After Halappanavar: abortion in the UK and Ireland

Have we gone too far when it comes to abortion; or not far enough?

It was less than a year ago that the world was shocked by the tragic death of Savita Halappanavar in the Republic of Ireland. The dentist – originally from India – contracted septicaemia whilst pregnant and was denied a termination; reportedly being reminded that Ireland is ‘a Catholic country’. Even though the chances of her miscarrying were practically definite, Irish doctors believed that –under the law at the time – they must put the welfare of her unborn foetus before her own life. The uncertain and archaic state of Irish abortion law was heavily criticised in the wake of Halappanavar’s death with many calling for change.

Said ‘change’ took pace in the form of the Protection of Life During Pregnancy Act 2013. It enables abortions to be carried out in the ambiguous circumstance where there is a direct risk of death to the mother or a risk of the mother contemplating suicide. Despite uproar from the pro-life side of the debate, the legislation is virtually a duplicate of what came before it. Abortion is still viewed as something shameful and wrong. A woman’s right to choose is still trumped by the life of her unborn baby in the vast majority of situations (including rape, foetal abnormalities, potential health risks – to name just a few).

One would expect that things would differ in Northern Ireland; it is part of the UK after all. Unfortunately, when it comes to abortion law, the North has more in common with its Republic neighbour than we may think. Only last week, the case came to light of a Northern Irish woman forced to travel to England in order to access an abortion. The woman in question was told that her baby had foetal abnormalities and would inevitably pass away. Like the counties in the South, however, foetal abnormalities alone are not grounds for an abortion in Northern Ireland. The woman must continue to carry the baby until it passes away inside of her.

Anti-abortion campaigners have recently made much of clinics in England performing abortions based on the gender of the unborn child. Yes, there are people who would abort a foetus based on the gender. But for all the ill-informed outrage, it is the mental distress of the woman concerned that determines whether or not an abortion can lawfully be performed. Hardly abortion ‘on demand’ even in the UK.

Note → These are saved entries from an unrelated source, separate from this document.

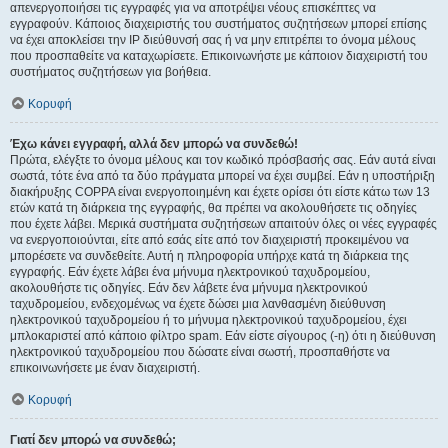
απενεργοποιήσει τις εγγραφές για να αποτρέψει νέους επισκέπτες να
εγγραφούν. Κάποιος διαχειριστής του συστήματος συζητήσεων μπορεί επίσης
να έχει αποκλείσει την IP διεύθυνσή σας ή να μην επιτρέπει το όνομα μέλους
που προσπαθείτε να καταχωρίσετε. Επικοινωνήστε με κάποιον διαχειριστή του
συστήματος συζητήσεων για βοήθεια.
Κορυφή
Έχω κάνει εγγραφή, αλλά δεν μπορώ να συνδεθώ!
Πρώτα, ελέγξτε το όνομα μέλους και τον κωδικό πρόσβασής σας. Εάν αυτά είναι
σωστά, τότε ένα από τα δύο πράγματα μπορεί να έχει συμβεί. Εάν η υποστήριξη
διακήρυξης COPPA είναι ενεργοποιημένη και έχετε ορίσει ότι είστε κάτω των 13
ετών κατά τη διάρκεια της εγγραφής, θα πρέπει να ακολουθήσετε τις οδηγίες
που έχετε λάβει. Μερικά συστήματα συζητήσεων απαιτούν όλες οι νέες εγγραφές
να ενεργοποιούνται, είτε από εσάς είτε από τον διαχειριστή προκειμένου να
μπορέσετε να συνδεθείτε. Αυτή η πληροφορία υπήρχε κατά τη διάρκεια της
εγγραφής. Εάν έχετε λάβει ένα μήνυμα ηλεκτρονικού ταχυδρομείου,
ακολουθήστε τις οδηγίες. Εάν δεν λάβετε ένα μήνυμα ηλεκτρονικού
ταχυδρομείου, ενδεχομένως να έχετε δώσει μια λανθασμένη διεύθυνση
ηλεκτρονικού ταχυδρομείου ή το μήνυμα ηλεκτρονικού ταχυδρομείου, έχει
μπλοκαριστεί από κάποιο φίλτρο spam. Εάν είστε σίγουρος (-η) ότι η διεύθυνση
ηλεκτρονικού ταχυδρομείου που δώσατε είναι σωστή, προσπαθήστε να
επικοινωνήσετε με έναν διαχειριστή.
Κορυφή
Γιατί δεν μπορώ να συνδεθώ;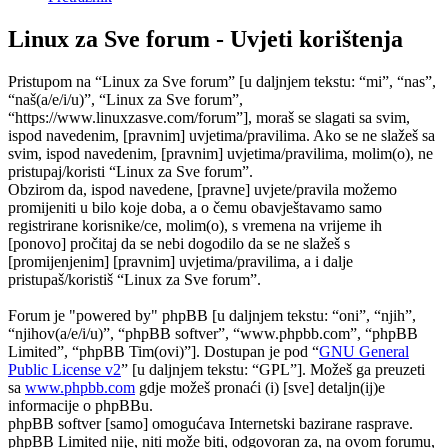
Linux za Sve forum - Uvjeti korištenja
Pristupom na “Linux za Sve forum” [u daljnjem tekstu: “mi”, “nas”,
“naš(a/e/i/u)”, “Linux za Sve forum”,
“https://www.linuxzasve.com/forum”], moraš se slagati sa svim,
ispod navedenim, [pravnim] uvjetima/pravilima. Ako se ne slažeš sa
svim, ispod navedenim, [pravnim] uvjetima/pravilima, molim(o), ne
pristupaj/koristi “Linux za Sve forum”.
Obzirom da, ispod navedene, [pravne] uvjete/pravila možemo
promijeniti u bilo koje doba, a o čemu obavještavamo samo
registrirane korisnike/ce, molim(o), s vremena na vrijeme ih
[ponovo] pročitaj da se nebi dogodilo da se ne slažeš s
[promijenjenim] [pravnim] uvjetima/pravilima, a i dalje
pristupaš/koristiš “Linux za Sve forum”.
Forum je "powered by" phpBB [u daljnjem tekstu: “oni”, “njih”,
“njihov(a/e/i/u)”, “phpBB softver”, “www.phpbb.com”, “phpBB
Limited”, “phpBB Tim(ovi)”]. Dostupan je pod “
GNU General
Public License v2
” [u daljnjem tekstu: “GPL”]. Možeš ga preuzeti
sa
www.phpbb.com
gdje možeš pronaći (i) [sve] detaljn(ij)e
informacije o phpBBu.
phpBB softver [samo] omogućava Internetski bazirane rasprave.
phpBB Limited nije, niti može biti, odgovoran za, na ovom forumu,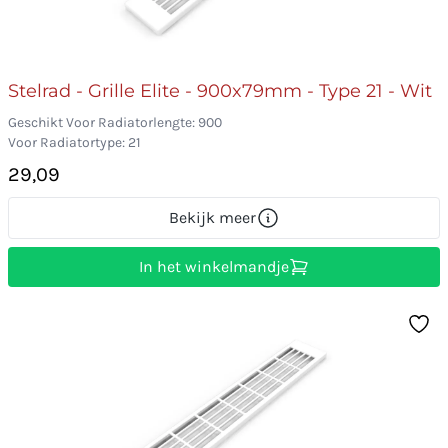
Stelrad - Grille Elite - 900x79mm - Type 21 - Wit
Geschikt Voor Radiatorlengte: 900
Voor Radiatortype: 21
29,09
Bekijk meer
In het winkelmandje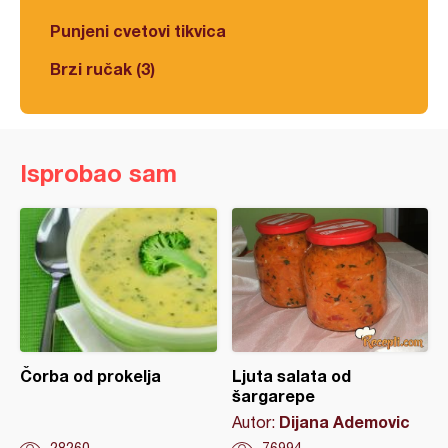
Punjeni cvetovi tikvica
Brzi ručak (3)
Isprobao sam
Čorba od prokelja
Ljuta salata od
šargarepe
Dijana Ademovic
Autor: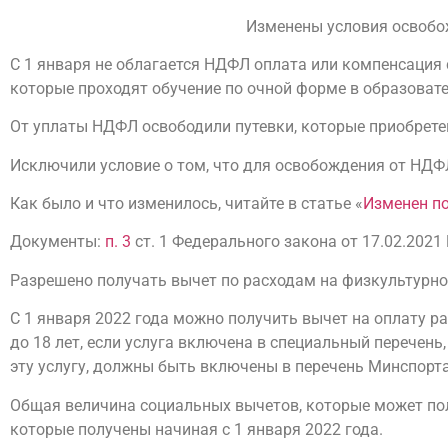
Изменены условия освобо
С 1 января не облагается НДФЛ оплата или компенсация ст
которые проходят обучение по очной форме в образоват
От уплаты НДФЛ освободили путевки, которые приобрете
Исключили условие о том, что для освобождения от НДФЛ
Как было и что изменилось, читайте в статье «
Изменен по
Документы:
п. 3
ст. 1 Федерального закона от 17.02.2021
Разрешено получать вычет по расходам на физкультурно
С 1 января 2022 года можно получить вычет на оплату р
до 18 лет, если услуга включена в специальный перечен
эту услугу, должны быть включены в перечень Минспорта
Общая величина социальных вычетов, которые может пол
которые получены начиная с 1 января 2022 года.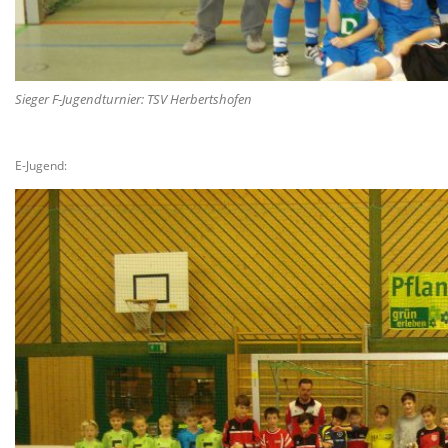
Sieger F-Jugendturnier: TSV Herbertshofen
E-Jugend: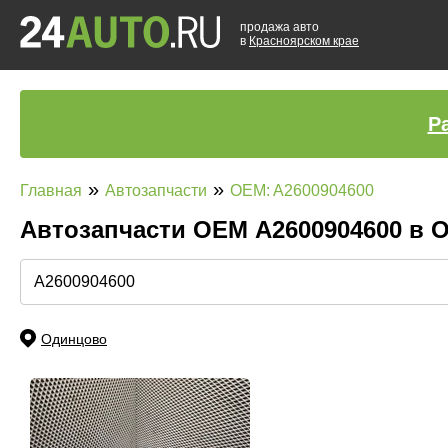
продажа авто
в
Красноярском крае
Р
»
»
Главная
Автозапчасти
OEM: A2600904600
Автозапчасти ОЕМ A2600904600 в
Одинцово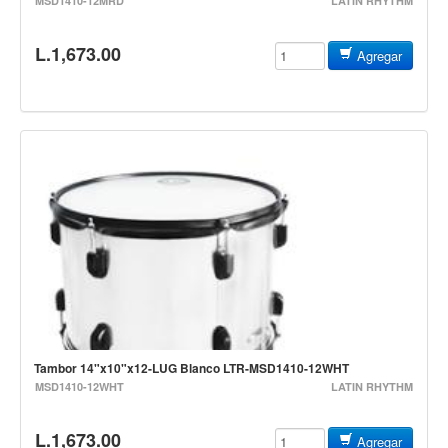
MSD1410-12MRD
LATIN RHYTHM
Accesorios
L.1,673.00
Cuerdas
Agregar
Viento
Acordeón y concertinas
Armonica
Clarinete
Cornetas y cornos
Flauta y pitos
Melodica
Saxofon
Trompeta
Tambor 14"x10"x12-LUG Blanco LTR-MSD1410-12WHT
Tuba
MSD1410-12WHT
LATIN RHYTHM
Otros instrumentos de viento
L.1,673.00
Cañuelas
Agregar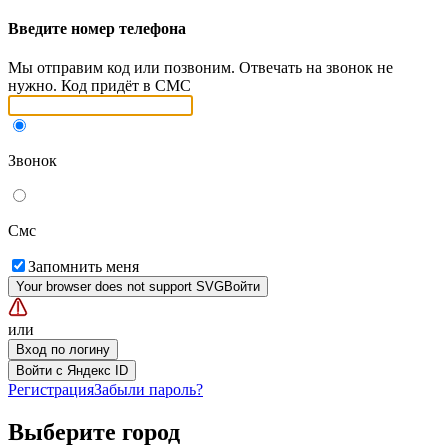
Введите номер телефона
Мы отправим код или позвоним. Отвечать на звонок не
нужно. Код придёт в СМС
Звонок
Смс
Запомнить меня
Your browser does not support SVG
Войти
или
Вход по логину
Войти с Яндекс ID
Регистрация
Забыли пароль?
Выберите город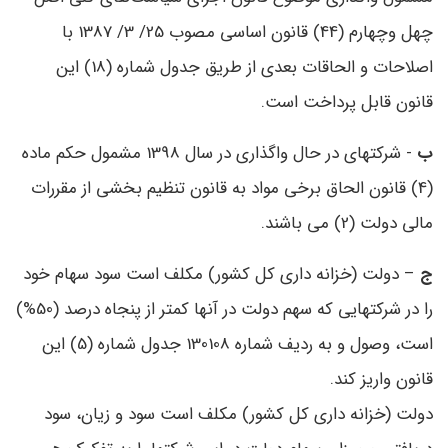
چهل‌ وچهارم (44) قانون اساسی مصوب 25/ 3/ 1387 با
اصلاحات و الحاقات بعدی از طریق جدول شماره (18) این
قانون قابل پرداخت است.
ب
- شرکتهای در حال واگذاری در سال 1398 مشمول حکم ماده
(4) قانون الحاق برخی مواد به قانون تنظیم بخشی از مقررات
مالی دولت (2) می‌ باشند.
ج
– دولت (خزانه‌ داری کل کشور‌) مکلف است سود سهام خود
را در شرکتهایی که سهم دولت در آنها کمتر از پنجاه‌‌ درصد‌ (50%)
است، وصول و به ردیف شماره 130108 جدول شماره (5) این
قانون واریز کند.
دولت (خزانه‌ داری کل کشور) مکلف است سود و زیان، سود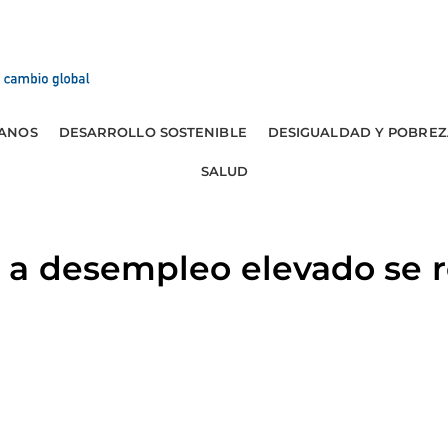
ANOS
DESARROLLO SOSTENIBLE
DESIGUALDAD Y POBREZ
SALUD
 a desempleo elevado se 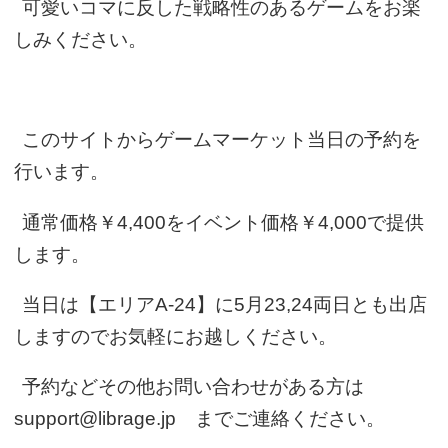
可愛いコマに反した戦略性のあるゲームをお楽
しみください。
このサイトからゲームマーケット当日の予約を
行います。
通常価格￥4,400をイベント価格￥4,000で提供
します。
当日は【エリアA-24】に5月23,24両日とも出店
しますのでお気軽にお越しください。
予約などその他お問い合わせがある方は
support@librage.jp までご連絡ください。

There are many reasons why a woman might want an abortion. Maybe she is a student who is not ready to be a parent? Or a mother already who cannot provide for another young child? The fundamental point is that women in Ireland continue to be denied the right to bodily integrity, especially those who do not have the resources to travel and access an abortion elsewhere. This is not to suggest that abortion is pleasant. Of course it’s not. Sometimes, however, it is necessary.